Article 7th. All notices claiming ground for Mining on any Metalic Vein or Lode of Quartz or Mineral Rock in this District properly located according to the provisions of Art. 4th of this code, shall be deemed sufficient to hold such ground until the first day of May One thousand eight hundred and sixty-four (1864). But if any claimant or claimants to any ground in this District, located & held as here in above described, shall perform or cause to be performed the am't of (6) six days labor to each claim on any part of his or their ground at any
Article 8th. Any person or persons holding ground for mining purposes in this District, on and after the first day of May 1864, shall be required to perform or cause to be performed thereon the amount of three days labor to each claim, in every ninety days, and if any person or persons shall comply with the above provisions for the period of one year, he or they shall thereby acquire perpetual title thereto. The labor to be examined and certified to by the Recorder, as provided in art. 7th; Provided always that the labor be performed or record renewed according to Art. 7th of this code—
Article 9th. If any person or persons holding ground for Mining purposes in this District perform or cause to be performed thereon the amount of twelve days labor at any time after the first day of May 1864, Shall thereby acquire perpetual title thereto; The labor to be examined & certified to by the Recorder; And provided always that labor be performed or record renewed as provided in Article 7th of this code.

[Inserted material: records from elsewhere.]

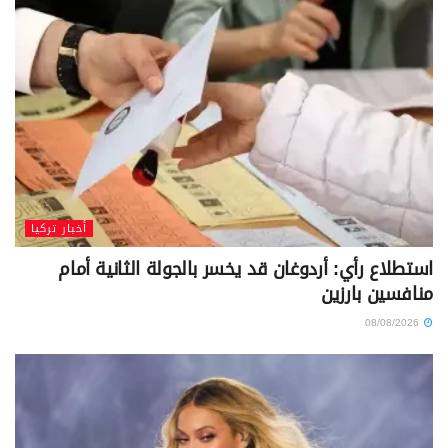
أخبار تركيا
استطلاع رأي: أردوغان قد يخسر بالجولة الثانية أمام
منافسين بارزين
08/08/2026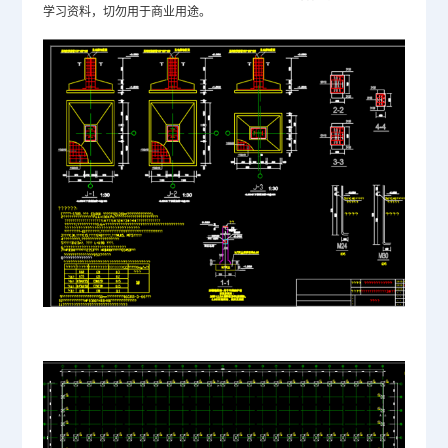
学习资料，切勿用于商业用途。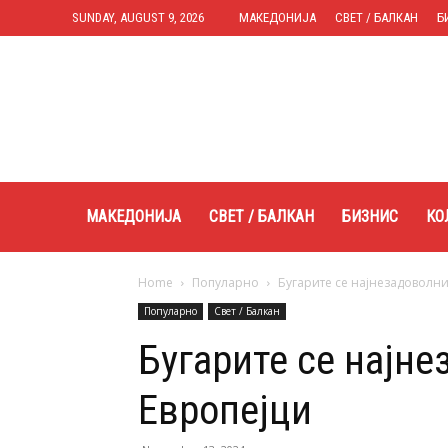
SUNDAY, AUGUST 9, 2026
МАКЕДОНИЈА
СВЕТ / БАЛКАН
Б
Expres.mk
МАКЕДОНИЈА
СВЕТ / БАЛКАН
БИЗНИС
КО
Home
Популарно
Бугарите се најнезадоволни
Популарно
Свет / Балкан
Бугарите се најн
Европејци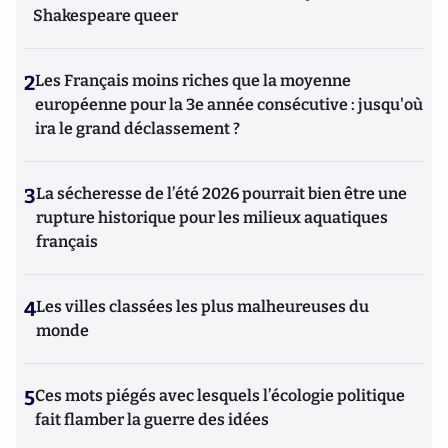
Shakespeare queer
2
Les Français moins riches que la moyenne
européenne pour la 3e année consécutive : jusqu'où
ira le grand déclassement ?
3
La sécheresse de l’été 2026 pourrait bien être une
rupture historique pour les milieux aquatiques
français
4
Les villes classées les plus malheureuses du
monde
5
Ces mots piégés avec lesquels l’écologie politique
fait flamber la guerre des idées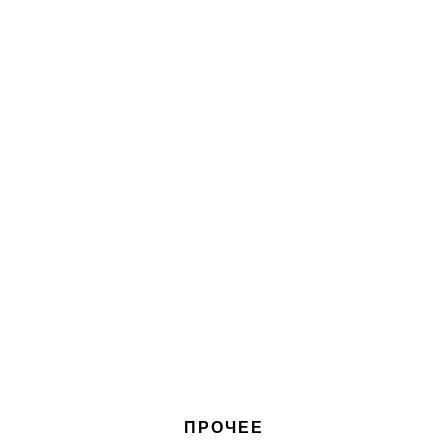
ПРОЧЕЕ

10th. A miners meeting may be called at any time by putting notices in three conspicuous places in the District, ten days previous to the time of holding the meeting, stating in such notice the object for which the meeting is called, and place of holding the same, all such notices to be signed by the Quartz Miners of the District.
Article 11th. All persons owning ground & residing in this District may vote at any meeting properly called by Quartz Miners. All persons non-resident of this District may vote by proxy; provided they hold at the time of such meeting one claim in the District.

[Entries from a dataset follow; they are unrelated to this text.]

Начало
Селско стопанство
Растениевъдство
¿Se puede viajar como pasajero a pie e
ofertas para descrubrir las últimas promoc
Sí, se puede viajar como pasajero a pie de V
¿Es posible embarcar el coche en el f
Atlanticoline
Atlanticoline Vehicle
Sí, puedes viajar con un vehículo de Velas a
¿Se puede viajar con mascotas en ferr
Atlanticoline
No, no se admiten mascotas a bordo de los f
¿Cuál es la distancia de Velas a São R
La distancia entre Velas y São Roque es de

Article 12th. The Recorder shall furnish at his own expense all books necessary for the recording of claims deeds of transfer &c. pertaining to his office, and keep the same open to the inspection of the public; and turn them over to his successor in office free of charge.
Article 13th. An election shall be held on the first Monday in December of each year for the purpose of choosing a Recorder. A majority of the votes cast by ballot to elect. The Recorder so elected to commence his duties and take charge of the books on the first Monday after his election.
Article 14th. In case of the death or resignation of the Recorder, an election shall be ordered as provided in Art. 10th of this code for the choosing of a Recorder to fill his unexpired term of office.
We the undersigned committee appointed to draft and report By-laws & regulations for the better government of Quartz mining in Quartz-Mountain District, having examined the foregoing Laws, do certify them as a true & correct copy of the Original Laws as adopted at the meeting called for this purpose Dec. 27th 1863.
The foregoing mining districts were formed under the old California mining laws, which allowed miners to form their own mining districts, and designate the number of claims, and their size, which could be located. Claims on placers covered certain areas, and vein mines were located on the ledge vertically, in general not following dips, spurs and angles.